Microfibres are the most commonly occurring microplastics in wastewater treatment plants (WWTPs). They can reduce the efficacy of treatment processes, stress infrastructure and lead to long-term environmental and health issues. By removing microfibres, Aerobic Granular Sludge has the potential to lower the carbon footprint of WWTPs. Reusing them may enhance the treatment of wastewater effluents to improve the quality of water released into drinking water sources.
“I am originally from a developing country without access to clean water,” said Onyedibe, “so developing methods to improve the condition of wastewater is something I am personally passionate about.” Onyedibe has been awarded a Queen Elizabeth II graduate scholarship in Science and Technology (QEII-GSST) and an Honourable George W. Vari Friendship Award.
Increasing the capacity of wastewater treatment plants
Frances Okoye, a PhD candidate in civil engineering, works on managing levels of wastewater treatment at WWTPs, while increasing energy generation, reducing management costs and recovering valuable resources before treated water is released. To achieve these goals, Okoye uses free nitrous acid, a chemical produced from wastewater, to pre-degrade sludge and make anaerobic digestion more efficient.
Okoye can also recover valuable resources like volatile fatty acids and ammonia for reuse in many industries through vacuum evaporation. Separating nutrients such as nitrogen and phosphorous from sludge also reduces the spatial requirements and management cost of sludge treatment. “Increasing the capacity of WRRFs without a proportional increase in capital expenditure encourages technology adoption in smaller facilities.”

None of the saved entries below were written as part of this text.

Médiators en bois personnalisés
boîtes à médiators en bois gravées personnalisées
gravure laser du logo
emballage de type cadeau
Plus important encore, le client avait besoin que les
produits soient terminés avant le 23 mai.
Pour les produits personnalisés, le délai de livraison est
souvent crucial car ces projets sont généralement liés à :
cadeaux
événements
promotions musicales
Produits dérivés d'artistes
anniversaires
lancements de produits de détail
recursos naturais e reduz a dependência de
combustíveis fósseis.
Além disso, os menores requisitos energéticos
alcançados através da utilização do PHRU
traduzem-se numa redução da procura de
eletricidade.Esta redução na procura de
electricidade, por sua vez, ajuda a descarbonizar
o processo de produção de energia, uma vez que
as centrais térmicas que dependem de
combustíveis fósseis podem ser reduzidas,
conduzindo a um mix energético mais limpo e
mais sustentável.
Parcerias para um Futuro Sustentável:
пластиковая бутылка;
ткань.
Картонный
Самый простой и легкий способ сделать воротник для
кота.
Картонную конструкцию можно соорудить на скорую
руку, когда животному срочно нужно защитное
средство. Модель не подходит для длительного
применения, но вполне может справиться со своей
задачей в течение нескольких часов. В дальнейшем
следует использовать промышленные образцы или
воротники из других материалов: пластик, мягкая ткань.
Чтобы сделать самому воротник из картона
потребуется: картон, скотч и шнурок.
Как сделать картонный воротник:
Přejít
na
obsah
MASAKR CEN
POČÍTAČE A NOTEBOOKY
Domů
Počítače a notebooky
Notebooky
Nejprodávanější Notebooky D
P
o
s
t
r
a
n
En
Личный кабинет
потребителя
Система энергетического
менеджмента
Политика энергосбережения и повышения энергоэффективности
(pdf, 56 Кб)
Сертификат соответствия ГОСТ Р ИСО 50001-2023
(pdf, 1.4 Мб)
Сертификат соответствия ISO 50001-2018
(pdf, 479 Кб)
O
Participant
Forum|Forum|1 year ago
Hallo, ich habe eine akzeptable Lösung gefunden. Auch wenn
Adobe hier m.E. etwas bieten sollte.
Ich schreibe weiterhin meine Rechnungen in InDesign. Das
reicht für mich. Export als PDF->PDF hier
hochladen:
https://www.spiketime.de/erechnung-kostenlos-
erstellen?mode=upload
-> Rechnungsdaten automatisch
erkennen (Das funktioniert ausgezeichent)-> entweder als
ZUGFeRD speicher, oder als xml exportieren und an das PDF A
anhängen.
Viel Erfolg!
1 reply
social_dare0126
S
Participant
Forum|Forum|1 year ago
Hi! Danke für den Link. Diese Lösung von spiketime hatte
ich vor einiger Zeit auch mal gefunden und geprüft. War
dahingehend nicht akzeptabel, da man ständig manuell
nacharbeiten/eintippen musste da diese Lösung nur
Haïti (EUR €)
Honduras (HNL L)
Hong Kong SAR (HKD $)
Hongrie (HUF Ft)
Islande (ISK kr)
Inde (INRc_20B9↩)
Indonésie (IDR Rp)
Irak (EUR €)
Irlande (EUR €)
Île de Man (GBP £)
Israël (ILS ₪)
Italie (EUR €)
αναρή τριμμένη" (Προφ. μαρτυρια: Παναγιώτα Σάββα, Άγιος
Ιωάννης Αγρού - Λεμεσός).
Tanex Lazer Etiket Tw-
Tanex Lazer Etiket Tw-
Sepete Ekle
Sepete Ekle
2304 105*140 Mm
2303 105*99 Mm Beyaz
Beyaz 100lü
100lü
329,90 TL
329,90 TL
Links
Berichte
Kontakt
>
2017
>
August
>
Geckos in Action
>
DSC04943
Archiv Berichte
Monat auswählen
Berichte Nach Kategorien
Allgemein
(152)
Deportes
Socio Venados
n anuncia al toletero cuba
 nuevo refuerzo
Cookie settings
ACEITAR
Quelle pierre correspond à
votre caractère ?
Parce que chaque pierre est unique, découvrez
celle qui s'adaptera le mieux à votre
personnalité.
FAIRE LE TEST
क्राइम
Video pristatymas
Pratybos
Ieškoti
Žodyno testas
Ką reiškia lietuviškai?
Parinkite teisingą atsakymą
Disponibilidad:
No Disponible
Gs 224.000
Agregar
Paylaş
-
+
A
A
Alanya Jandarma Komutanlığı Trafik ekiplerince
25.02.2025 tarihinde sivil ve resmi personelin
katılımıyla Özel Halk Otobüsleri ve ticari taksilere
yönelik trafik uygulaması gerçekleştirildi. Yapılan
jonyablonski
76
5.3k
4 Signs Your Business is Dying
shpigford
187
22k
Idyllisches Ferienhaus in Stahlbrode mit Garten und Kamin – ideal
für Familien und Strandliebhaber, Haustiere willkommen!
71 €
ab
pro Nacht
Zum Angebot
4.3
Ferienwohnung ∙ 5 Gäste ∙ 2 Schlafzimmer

Okoye’s research has been supported through a graduate scholarship, FEAS graduate student funding, an Honorable George W. Vari Friendship Award and an IESO Student Assistantship Award through the Centre for Urban Energy (CUE).
Improving wastewater treatment processes
Zanina Ilieva, a PhD candidate in civil engineering, conducts research that aims to improve wastewater treatment processes and ultimately improve the quality of the discharged water. She focuses on targeting the sustainable removal of PFAS that otherwise end up in the environment.
“PFAS are chemicals used in oil and water-resistant coatings in numerous home and industrial products,” said Ilieva. Examples of everyday products containing PFAS include Goretex clothes, Teflon pans, fire-fighting foams and take-out containers, among many others. As Ilieva’s mentor, Hamza has given her enormous support. “She is someone that encourages and guides me throughout my degree,” said Ilieva. Ilieva also participates in FEAS workshops that enrich her knowledge and experience.